When Chip Conley sold a majority stake in his boutique hotel company, Joie de Vivre, in 2010, he was 49 and ready for a quieter life. Two decades of success had brought him wealth, respect—and exhaustion. But three years later, a call from Brian Chesky, the young CEO of Airbnb, changed everything.
Chesky asked if Chip would mentor him and help the company grow up without losing its soul. By then, Chip was 52—twice the age of most Airbnb employees, from an entirely different industry, walking into a tech culture obsessed with youth. Yet he said yes.
That yes became a hinge moment. It sparked his next chapter and, eventually, the founding of the Modern Elder Academy—a place dedicated to reframing midlife as a time of renewal, not decline. Years later, when I found myself in my forties navigating my own questions about meaning and change, I spent time there as an intern and later a fellow. What I witnessed in that desert community in Baja wasn’t luck in the lottery sense—it was something quieter and more intentional.
Chip and the people around him seemed to manufacture luck through presence, generosity, and openness. They noticed opportunities others overlooked. They acted before they felt fully ready. They created space for surprise.

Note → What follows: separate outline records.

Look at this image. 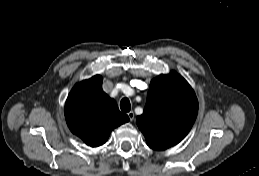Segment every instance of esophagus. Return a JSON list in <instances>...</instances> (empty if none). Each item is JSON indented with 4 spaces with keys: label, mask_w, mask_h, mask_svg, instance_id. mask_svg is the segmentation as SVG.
<instances>
[{
    "label": "esophagus",
    "mask_w": 259,
    "mask_h": 176,
    "mask_svg": "<svg viewBox=\"0 0 259 176\" xmlns=\"http://www.w3.org/2000/svg\"><path fill=\"white\" fill-rule=\"evenodd\" d=\"M128 116H129V119H130L131 121H133L134 118H135V114H134L133 111L128 112Z\"/></svg>",
    "instance_id": "obj_1"
}]
</instances>
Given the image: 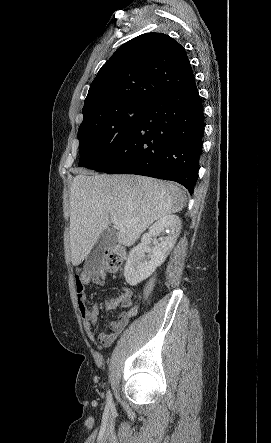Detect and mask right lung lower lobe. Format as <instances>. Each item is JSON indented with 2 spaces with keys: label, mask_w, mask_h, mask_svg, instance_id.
I'll return each instance as SVG.
<instances>
[{
  "label": "right lung lower lobe",
  "mask_w": 271,
  "mask_h": 443,
  "mask_svg": "<svg viewBox=\"0 0 271 443\" xmlns=\"http://www.w3.org/2000/svg\"><path fill=\"white\" fill-rule=\"evenodd\" d=\"M196 83L150 102L116 152L96 171L176 181L192 194L204 130Z\"/></svg>",
  "instance_id": "98d812e1"
}]
</instances>
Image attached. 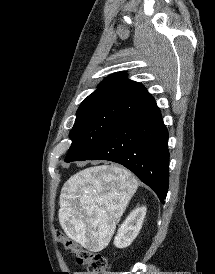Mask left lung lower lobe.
Segmentation results:
<instances>
[{
	"mask_svg": "<svg viewBox=\"0 0 215 274\" xmlns=\"http://www.w3.org/2000/svg\"><path fill=\"white\" fill-rule=\"evenodd\" d=\"M168 132L156 103L135 113L79 159L109 160L131 170L164 203L168 191Z\"/></svg>",
	"mask_w": 215,
	"mask_h": 274,
	"instance_id": "1",
	"label": "left lung lower lobe"
}]
</instances>
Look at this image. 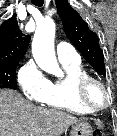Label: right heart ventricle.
Instances as JSON below:
<instances>
[{
	"label": "right heart ventricle",
	"mask_w": 117,
	"mask_h": 136,
	"mask_svg": "<svg viewBox=\"0 0 117 136\" xmlns=\"http://www.w3.org/2000/svg\"><path fill=\"white\" fill-rule=\"evenodd\" d=\"M65 70V76L49 81V88L44 100L48 107L64 110L77 115H89L93 112L83 107L76 99L75 81L88 75L81 62H61Z\"/></svg>",
	"instance_id": "e07e8e85"
}]
</instances>
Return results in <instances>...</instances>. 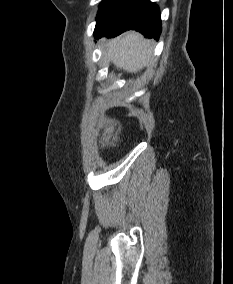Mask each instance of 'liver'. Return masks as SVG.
Returning a JSON list of instances; mask_svg holds the SVG:
<instances>
[{"label": "liver", "mask_w": 233, "mask_h": 284, "mask_svg": "<svg viewBox=\"0 0 233 284\" xmlns=\"http://www.w3.org/2000/svg\"><path fill=\"white\" fill-rule=\"evenodd\" d=\"M151 42L137 32L108 41L106 51L117 68L135 73L147 64L151 56Z\"/></svg>", "instance_id": "liver-1"}]
</instances>
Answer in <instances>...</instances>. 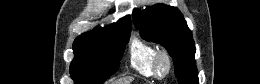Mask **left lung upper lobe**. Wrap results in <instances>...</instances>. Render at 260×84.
I'll list each match as a JSON object with an SVG mask.
<instances>
[{
    "label": "left lung upper lobe",
    "mask_w": 260,
    "mask_h": 84,
    "mask_svg": "<svg viewBox=\"0 0 260 84\" xmlns=\"http://www.w3.org/2000/svg\"><path fill=\"white\" fill-rule=\"evenodd\" d=\"M133 18L143 39L160 43L173 57L179 84H198L195 44L180 11L175 7L157 4L139 14L134 11Z\"/></svg>",
    "instance_id": "5c2ea615"
}]
</instances>
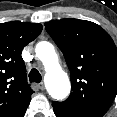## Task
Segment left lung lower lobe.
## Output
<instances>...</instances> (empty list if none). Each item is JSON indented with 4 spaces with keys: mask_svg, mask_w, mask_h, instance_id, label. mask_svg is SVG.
I'll list each match as a JSON object with an SVG mask.
<instances>
[{
    "mask_svg": "<svg viewBox=\"0 0 117 117\" xmlns=\"http://www.w3.org/2000/svg\"><path fill=\"white\" fill-rule=\"evenodd\" d=\"M52 106L54 108V113L57 117H85L83 115L76 114L70 110H66L54 103H52Z\"/></svg>",
    "mask_w": 117,
    "mask_h": 117,
    "instance_id": "left-lung-lower-lobe-1",
    "label": "left lung lower lobe"
}]
</instances>
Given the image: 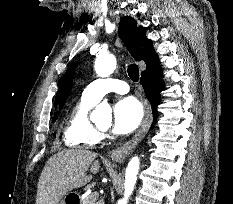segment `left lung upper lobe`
<instances>
[{"mask_svg":"<svg viewBox=\"0 0 233 204\" xmlns=\"http://www.w3.org/2000/svg\"><path fill=\"white\" fill-rule=\"evenodd\" d=\"M70 90H71V86H69L68 90L66 91V93H65V95H64V97H63V99H62V101H61V103H60V105H59V108H60V109L63 108V106H64V104H65V102H66V99H67V97H68V94H69ZM57 116H58V113L55 114V116H54V121L56 120Z\"/></svg>","mask_w":233,"mask_h":204,"instance_id":"left-lung-upper-lobe-1","label":"left lung upper lobe"}]
</instances>
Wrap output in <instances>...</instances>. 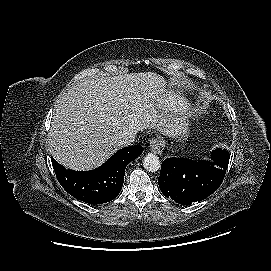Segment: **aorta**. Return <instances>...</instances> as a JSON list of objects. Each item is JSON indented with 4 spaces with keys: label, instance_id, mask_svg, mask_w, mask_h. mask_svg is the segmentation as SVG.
Here are the masks:
<instances>
[{
    "label": "aorta",
    "instance_id": "762f6f07",
    "mask_svg": "<svg viewBox=\"0 0 271 271\" xmlns=\"http://www.w3.org/2000/svg\"><path fill=\"white\" fill-rule=\"evenodd\" d=\"M143 166L149 172L158 171L160 168L158 156L153 153H148L146 156H144Z\"/></svg>",
    "mask_w": 271,
    "mask_h": 271
}]
</instances>
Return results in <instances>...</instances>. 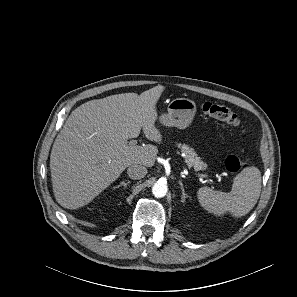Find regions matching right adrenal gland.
Segmentation results:
<instances>
[{"label":"right adrenal gland","instance_id":"1","mask_svg":"<svg viewBox=\"0 0 297 297\" xmlns=\"http://www.w3.org/2000/svg\"><path fill=\"white\" fill-rule=\"evenodd\" d=\"M130 184V181H122L118 186L114 187V188H119L120 186H123L124 188L127 187V185Z\"/></svg>","mask_w":297,"mask_h":297}]
</instances>
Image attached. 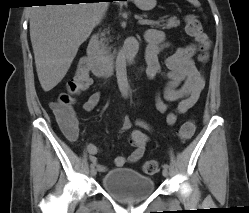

The Inner Science of Serendipity
Psychologist Richard Wiseman calls this luck readiness—a mindset that turns uncertainty into opportunity. His research shows that so-called “lucky” people share three habits: they’re curious about the unfamiliar, attuned to subtle cues, and quick to reframe setbacks as openings.
Luck, it turns out, is a pattern of awareness. It’s less about what happens to us and more about what we’re able to notice. When our minds are rigid or overplanned, life has no room to intervene. When we loosen our grip, our field of vision widens—and we begin to catch the threads of meaning that are already there.
That’s what I saw in Chip. He didn’t stumble into a second act; he created the conditions for it to find him. His curiosity, humility, and willingness to keep learning made him magnetic to new possibilities. He didn’t chase luck—he invited it.
A Micropractice for Everyday Serendipity
Before your next meeting or conversation, pause and ask:
“What might I learn here that I don’t yet know I need?”
Then pay attention—to what’s said and unsaid. Notice small coincidences, repeated themes, or people who seem to appear at just the right moment. Serendipity often whispers before it knocks.
Where to Practice It
On your commute, look up instead of scrolling.
Over coffee, talk to the person you usually pass by.
When plans change, ask, “What is this space making room for?”
Each pause is an opening. Every moment, a potential invitation.
The Small Openings That Find Us
Luck, at its deepest level, is participation. It’s saying yes to life before knowing where it will lead.
Perhaps that’s the quiet truth Chip embodies—and what I felt during my time at the Academy: luck begins when we stop trying to control the story and start staying awake to it.
Meaning rarely arrives all at once. It grows quietly, when we begin to listen.